(RECORDS FOR THE TASK)

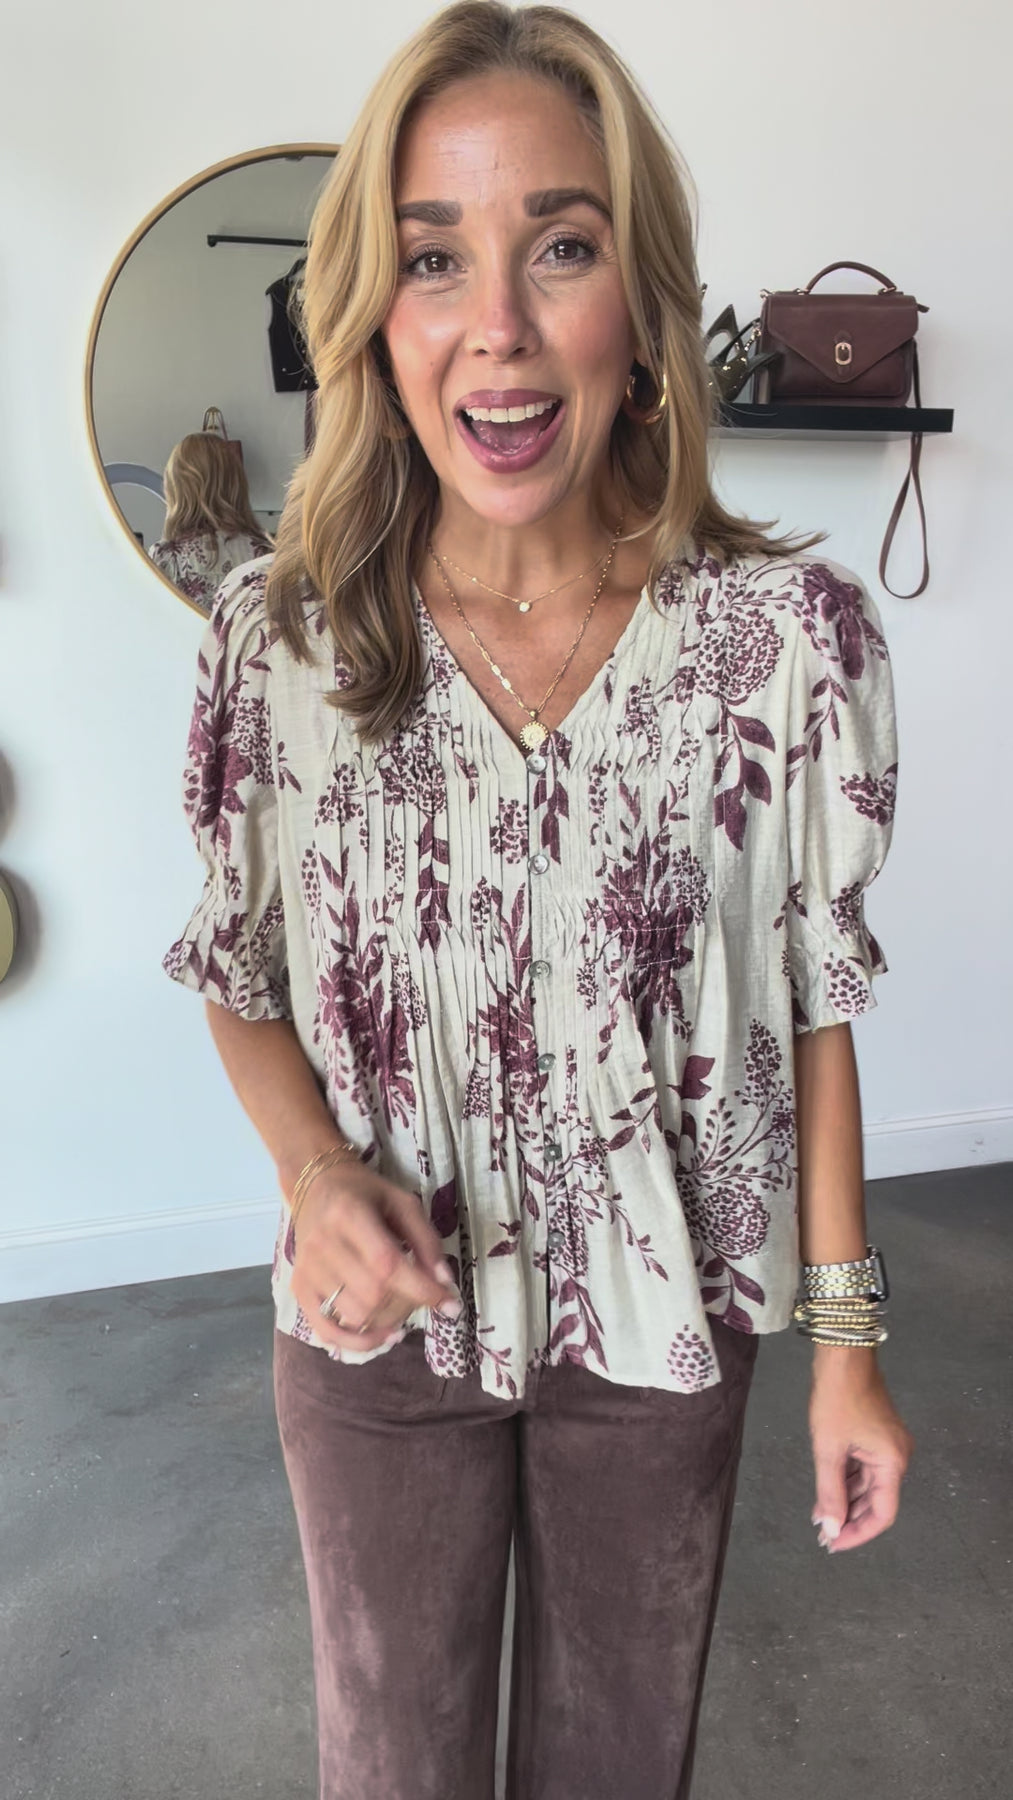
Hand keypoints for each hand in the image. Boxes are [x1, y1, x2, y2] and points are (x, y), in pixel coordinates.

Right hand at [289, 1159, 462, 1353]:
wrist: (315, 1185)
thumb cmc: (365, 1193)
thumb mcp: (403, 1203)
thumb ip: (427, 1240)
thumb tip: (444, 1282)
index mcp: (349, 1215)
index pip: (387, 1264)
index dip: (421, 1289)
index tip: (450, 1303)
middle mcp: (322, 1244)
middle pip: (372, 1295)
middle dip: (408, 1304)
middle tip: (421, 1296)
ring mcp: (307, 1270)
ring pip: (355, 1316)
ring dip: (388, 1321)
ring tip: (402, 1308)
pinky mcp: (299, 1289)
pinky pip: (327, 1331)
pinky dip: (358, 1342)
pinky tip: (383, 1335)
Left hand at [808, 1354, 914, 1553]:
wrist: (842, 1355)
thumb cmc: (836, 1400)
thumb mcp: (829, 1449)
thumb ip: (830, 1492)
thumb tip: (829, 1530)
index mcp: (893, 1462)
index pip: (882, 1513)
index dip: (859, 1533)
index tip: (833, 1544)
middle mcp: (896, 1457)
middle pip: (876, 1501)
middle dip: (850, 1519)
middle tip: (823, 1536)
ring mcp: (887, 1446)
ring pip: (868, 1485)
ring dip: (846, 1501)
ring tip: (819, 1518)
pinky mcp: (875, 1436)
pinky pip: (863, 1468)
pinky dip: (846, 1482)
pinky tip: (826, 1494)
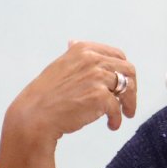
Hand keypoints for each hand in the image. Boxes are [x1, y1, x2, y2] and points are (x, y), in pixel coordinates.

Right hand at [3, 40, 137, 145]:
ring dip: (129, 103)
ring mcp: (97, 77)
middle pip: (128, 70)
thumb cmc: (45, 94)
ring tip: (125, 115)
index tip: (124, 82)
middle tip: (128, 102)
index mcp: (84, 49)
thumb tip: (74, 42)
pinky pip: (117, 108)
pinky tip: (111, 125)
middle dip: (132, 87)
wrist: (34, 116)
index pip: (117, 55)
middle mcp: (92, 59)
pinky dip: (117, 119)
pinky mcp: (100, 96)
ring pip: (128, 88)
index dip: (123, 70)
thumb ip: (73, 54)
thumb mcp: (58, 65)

(End RECORDS FOR THE TASK)
(RECORDS FOR THE TASK)

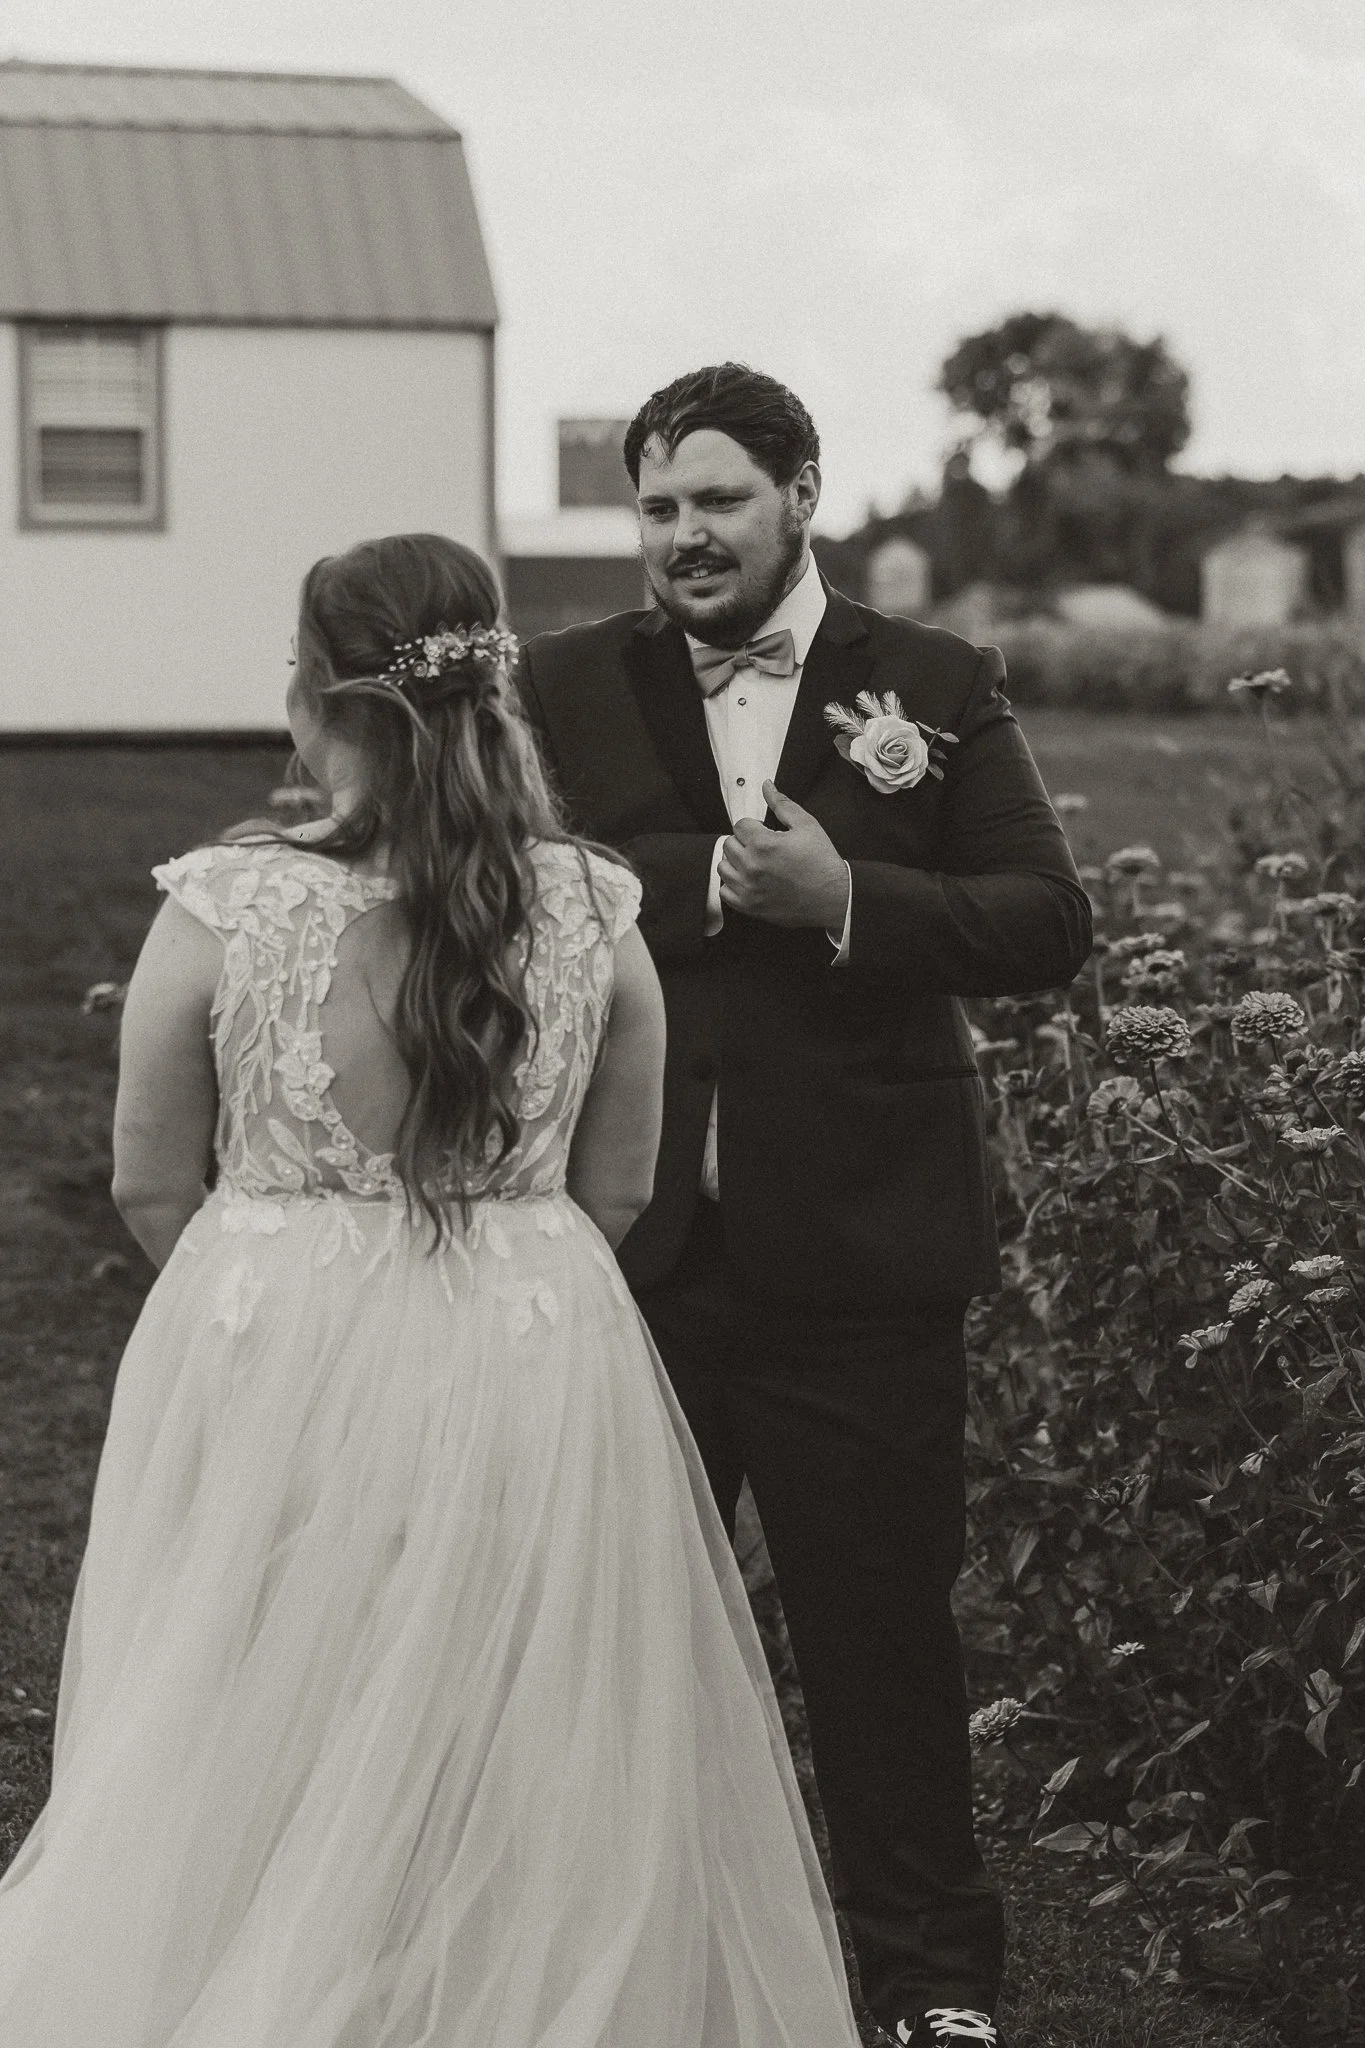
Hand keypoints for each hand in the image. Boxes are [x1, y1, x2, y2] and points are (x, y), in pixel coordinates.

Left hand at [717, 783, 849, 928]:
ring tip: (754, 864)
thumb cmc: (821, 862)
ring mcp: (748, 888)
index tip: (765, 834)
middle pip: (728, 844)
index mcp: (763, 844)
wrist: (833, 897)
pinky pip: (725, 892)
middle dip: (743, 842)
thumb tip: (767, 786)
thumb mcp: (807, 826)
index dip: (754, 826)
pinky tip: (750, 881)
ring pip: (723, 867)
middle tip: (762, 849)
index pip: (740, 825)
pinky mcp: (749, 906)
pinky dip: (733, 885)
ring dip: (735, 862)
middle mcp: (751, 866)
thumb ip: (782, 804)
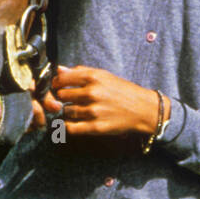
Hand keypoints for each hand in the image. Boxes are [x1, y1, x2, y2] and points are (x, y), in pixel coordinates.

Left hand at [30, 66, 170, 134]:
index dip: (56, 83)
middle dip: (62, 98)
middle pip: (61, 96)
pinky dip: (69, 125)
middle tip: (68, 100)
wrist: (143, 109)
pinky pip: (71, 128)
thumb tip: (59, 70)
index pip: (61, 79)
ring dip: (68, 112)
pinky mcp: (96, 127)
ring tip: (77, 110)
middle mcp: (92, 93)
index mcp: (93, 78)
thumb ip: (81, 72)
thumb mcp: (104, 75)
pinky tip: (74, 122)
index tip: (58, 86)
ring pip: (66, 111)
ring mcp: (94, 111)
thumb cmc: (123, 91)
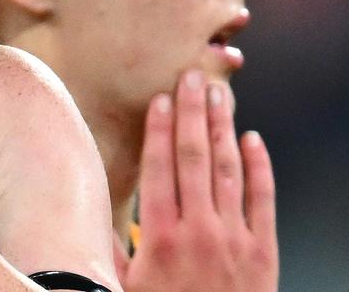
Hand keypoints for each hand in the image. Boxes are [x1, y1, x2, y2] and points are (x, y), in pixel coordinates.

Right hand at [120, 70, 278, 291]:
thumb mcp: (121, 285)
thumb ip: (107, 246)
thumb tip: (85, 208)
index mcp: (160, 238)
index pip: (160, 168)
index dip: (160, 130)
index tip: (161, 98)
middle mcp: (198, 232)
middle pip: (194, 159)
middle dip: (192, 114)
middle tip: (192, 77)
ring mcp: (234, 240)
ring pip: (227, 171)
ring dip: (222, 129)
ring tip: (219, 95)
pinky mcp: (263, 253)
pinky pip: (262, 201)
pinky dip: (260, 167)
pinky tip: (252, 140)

(End RECORDS FOR THE TASK)
(RECORDS FOR THE TASK)

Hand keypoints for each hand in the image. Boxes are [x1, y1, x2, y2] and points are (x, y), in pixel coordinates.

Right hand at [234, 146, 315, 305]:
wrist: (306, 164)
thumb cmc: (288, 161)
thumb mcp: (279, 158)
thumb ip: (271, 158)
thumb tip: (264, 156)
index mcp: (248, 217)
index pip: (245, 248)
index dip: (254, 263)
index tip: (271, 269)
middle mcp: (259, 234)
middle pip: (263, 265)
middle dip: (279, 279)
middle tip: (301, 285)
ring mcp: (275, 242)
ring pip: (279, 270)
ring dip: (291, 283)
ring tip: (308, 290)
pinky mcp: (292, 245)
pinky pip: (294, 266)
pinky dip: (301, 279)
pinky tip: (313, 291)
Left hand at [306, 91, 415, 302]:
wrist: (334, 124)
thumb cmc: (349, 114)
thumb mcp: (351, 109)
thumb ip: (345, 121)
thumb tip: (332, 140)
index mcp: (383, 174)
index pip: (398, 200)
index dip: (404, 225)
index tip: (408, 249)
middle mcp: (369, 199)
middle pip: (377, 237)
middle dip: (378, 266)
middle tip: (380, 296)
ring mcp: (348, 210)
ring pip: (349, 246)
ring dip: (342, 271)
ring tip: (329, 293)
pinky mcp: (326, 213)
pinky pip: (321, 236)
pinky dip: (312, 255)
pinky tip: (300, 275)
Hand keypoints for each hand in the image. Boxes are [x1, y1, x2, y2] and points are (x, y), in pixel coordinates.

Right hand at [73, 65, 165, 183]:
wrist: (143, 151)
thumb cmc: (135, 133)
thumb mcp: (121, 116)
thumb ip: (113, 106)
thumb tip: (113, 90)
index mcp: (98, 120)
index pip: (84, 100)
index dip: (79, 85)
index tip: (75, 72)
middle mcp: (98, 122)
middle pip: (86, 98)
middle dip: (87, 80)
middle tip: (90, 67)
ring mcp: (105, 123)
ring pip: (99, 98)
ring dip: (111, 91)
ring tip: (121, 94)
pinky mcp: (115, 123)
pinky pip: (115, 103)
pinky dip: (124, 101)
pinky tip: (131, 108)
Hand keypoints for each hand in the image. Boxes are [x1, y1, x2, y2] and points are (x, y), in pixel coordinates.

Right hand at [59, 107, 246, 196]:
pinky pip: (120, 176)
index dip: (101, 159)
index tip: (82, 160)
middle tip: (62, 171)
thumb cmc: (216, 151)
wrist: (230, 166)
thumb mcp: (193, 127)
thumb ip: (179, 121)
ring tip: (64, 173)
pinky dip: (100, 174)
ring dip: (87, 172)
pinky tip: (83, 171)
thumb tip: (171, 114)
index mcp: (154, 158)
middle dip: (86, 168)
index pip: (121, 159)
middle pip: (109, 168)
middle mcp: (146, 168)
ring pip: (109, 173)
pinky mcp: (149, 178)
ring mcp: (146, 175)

(End RECORDS FOR THE TASK)

EXERCISE DIRECTIONS
Copy the lines above exactly, beginning at the line that has "index dip: (404, 225)" and stopping after the line that has "pinky tip: (300, 275)", and omit the rest.

FINISHED TASK
index dip: (404, 225)
index tip: (408, 249)
middle mcp: (369, 199)
middle pip: (377, 237)
middle dip: (378, 266)
middle tip: (380, 296)
ring mcp: (348, 210)
ring pip: (349, 246)
ring dip: (342, 271)
ring tip: (329, 293)
pinky mcp: (326, 213)
pinky pip: (321, 236)
pinky dip: (312, 255)
pinky tip: (300, 275)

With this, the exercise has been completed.